EXTRACT:
START

The classic rock station in my area (WCBS FM 101.1 ) USED to play alot of 1950s rock tunes (along with 60s and 70s rock), But then all of the sudden decided that they weren't going to play 1950s tunes anymore (I cant recall the reason). Then they dumped the oldies format:
as they said in Spinal Tap
I'll turn it ahhhlll the way up.all the way up , all the way up..
I've got an amp that goes to 11....it's for when you go all the way up to 10 and you just need that little extra push... yep, that's what the 11 is for...hahahahahaha
I first heard "Nights in White Satin" at 2 or 3 in the morning on KONO in San Antonio...
I think it was 860 on the AM dial.... it freaked me out cause the part that woke me up was the guy talking about
"Breathe deep the gathering gloom,
Watch lights fade from every room.
Bedsitter people look back and lament
Another day's useless energy is spent.
Impassioned lovers wrestle as one;
Lonely man cries for love and has none;
New mother picks up and suckles her son;
Senior citizens wish they were young.

END

EXTRACTED RECORDS:
START

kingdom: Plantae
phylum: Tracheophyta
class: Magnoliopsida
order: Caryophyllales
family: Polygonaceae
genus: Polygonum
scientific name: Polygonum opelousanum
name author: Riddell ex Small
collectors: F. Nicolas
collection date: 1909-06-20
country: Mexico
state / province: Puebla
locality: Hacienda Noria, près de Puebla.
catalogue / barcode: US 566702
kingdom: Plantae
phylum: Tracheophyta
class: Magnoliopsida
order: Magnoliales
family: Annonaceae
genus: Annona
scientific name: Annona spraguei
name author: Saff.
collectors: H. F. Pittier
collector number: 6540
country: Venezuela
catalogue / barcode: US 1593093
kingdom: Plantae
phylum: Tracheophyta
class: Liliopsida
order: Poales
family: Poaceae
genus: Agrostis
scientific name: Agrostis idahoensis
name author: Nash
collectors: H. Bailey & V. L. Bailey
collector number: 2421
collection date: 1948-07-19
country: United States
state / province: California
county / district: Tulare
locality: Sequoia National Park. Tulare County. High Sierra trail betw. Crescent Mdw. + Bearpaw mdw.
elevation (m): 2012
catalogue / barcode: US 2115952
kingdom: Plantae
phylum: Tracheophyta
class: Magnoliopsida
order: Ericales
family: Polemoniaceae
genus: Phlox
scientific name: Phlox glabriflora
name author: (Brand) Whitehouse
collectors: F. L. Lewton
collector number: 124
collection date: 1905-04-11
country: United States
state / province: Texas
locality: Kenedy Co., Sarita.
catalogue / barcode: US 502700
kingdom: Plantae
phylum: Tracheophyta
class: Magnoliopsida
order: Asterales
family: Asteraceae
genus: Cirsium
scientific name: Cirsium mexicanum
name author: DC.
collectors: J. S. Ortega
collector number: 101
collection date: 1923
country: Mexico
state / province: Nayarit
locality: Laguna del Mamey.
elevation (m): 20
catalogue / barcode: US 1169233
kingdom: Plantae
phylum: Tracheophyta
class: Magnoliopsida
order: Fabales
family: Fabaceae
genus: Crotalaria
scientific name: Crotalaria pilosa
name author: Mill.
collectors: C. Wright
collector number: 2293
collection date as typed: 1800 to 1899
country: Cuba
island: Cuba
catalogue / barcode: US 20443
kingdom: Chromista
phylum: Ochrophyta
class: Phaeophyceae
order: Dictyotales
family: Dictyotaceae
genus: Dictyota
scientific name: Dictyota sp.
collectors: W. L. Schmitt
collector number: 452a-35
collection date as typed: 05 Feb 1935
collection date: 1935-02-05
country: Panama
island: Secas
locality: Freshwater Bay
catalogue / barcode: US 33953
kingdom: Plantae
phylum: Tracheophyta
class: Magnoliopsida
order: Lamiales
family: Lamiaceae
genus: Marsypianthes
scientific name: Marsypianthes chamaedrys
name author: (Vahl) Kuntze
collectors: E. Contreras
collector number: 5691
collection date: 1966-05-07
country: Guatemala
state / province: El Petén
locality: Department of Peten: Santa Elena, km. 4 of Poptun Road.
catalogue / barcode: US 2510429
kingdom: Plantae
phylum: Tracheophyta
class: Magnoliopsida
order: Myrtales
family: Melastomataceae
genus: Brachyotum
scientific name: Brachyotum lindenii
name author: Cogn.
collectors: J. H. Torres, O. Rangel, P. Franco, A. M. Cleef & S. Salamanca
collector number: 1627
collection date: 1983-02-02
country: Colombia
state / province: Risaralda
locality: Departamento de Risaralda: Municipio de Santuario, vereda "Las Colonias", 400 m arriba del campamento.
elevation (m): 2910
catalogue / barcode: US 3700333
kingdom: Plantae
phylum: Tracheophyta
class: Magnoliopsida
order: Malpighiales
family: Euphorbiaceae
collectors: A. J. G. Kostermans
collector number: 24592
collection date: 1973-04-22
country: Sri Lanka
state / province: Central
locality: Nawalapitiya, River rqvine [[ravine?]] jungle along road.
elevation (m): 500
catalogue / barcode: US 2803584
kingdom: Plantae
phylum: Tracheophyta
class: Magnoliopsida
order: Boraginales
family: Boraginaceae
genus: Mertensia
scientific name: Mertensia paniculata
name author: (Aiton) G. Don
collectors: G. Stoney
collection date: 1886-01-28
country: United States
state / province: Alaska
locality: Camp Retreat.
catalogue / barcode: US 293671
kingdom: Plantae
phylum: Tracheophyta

END

Carry on the discussion of rock radio from its final line. The records have no connection to the discussion of rock radio.

RESULT FOR THIS TASK:
Cold-hearted orb that rules the night
Removes the colours from our sight,
Red is grey is yellow white
But we decide which is right
And which is an illusion
...then creepy violin music...
freaked me OUT!! Cause I thought some guy had crept into my room or something...hahahaha
that's very strange... if you rent Fandango, you'll here two of the most beautiful Pat Metheny songs of ALL time... on the "As Falls Wichita, So Falls Wichita Falls"
.... look at the movie and you'll instantly notice them..."It's For You" and September Fifteenth - (dedicated to Bill Evans) ... two very GREAT SONGS...wow another Pat Metheny fan.... it's a great day in the Lone Star State!!
What goes around, comes around. Guitars were big when I was a teenager (late 80's, early 90's). Then, they went out of style. Now, I guess they're coming back. We've got a 15-year-old kid in our worship band at church who can play Zeppelin licks almost as well as I can. My boss's 16-year-old son borrows my Floyd & Queen collections. Heck, my 9-year-old son loves the Beatles, Queen, Floyd, Cream, and Creedence. His current favorite albums are McCartney's "Ram" and Brian Wilson's "Gettin' In Over My Head."
There is a lot of disposable pop out there, but the old stuff is what still endures. There's a reason the Beatles were the top selling artists of 1996 and 2001...
Drat, I couldn't figure out a way to plug Glenn Tilbrook and Squeeze in that rant. Wait, I just did!
I was more of a Jerry Jeff, Linda Ronstadt, Commander Cody, Pointer Sisters, Jackson Browne, Emy Lou Harris, Charlie Daniels, Nitty Gritty Dirt Band, Lynard Skynard, Allman Brothers, Doug Kershaw kind of guy.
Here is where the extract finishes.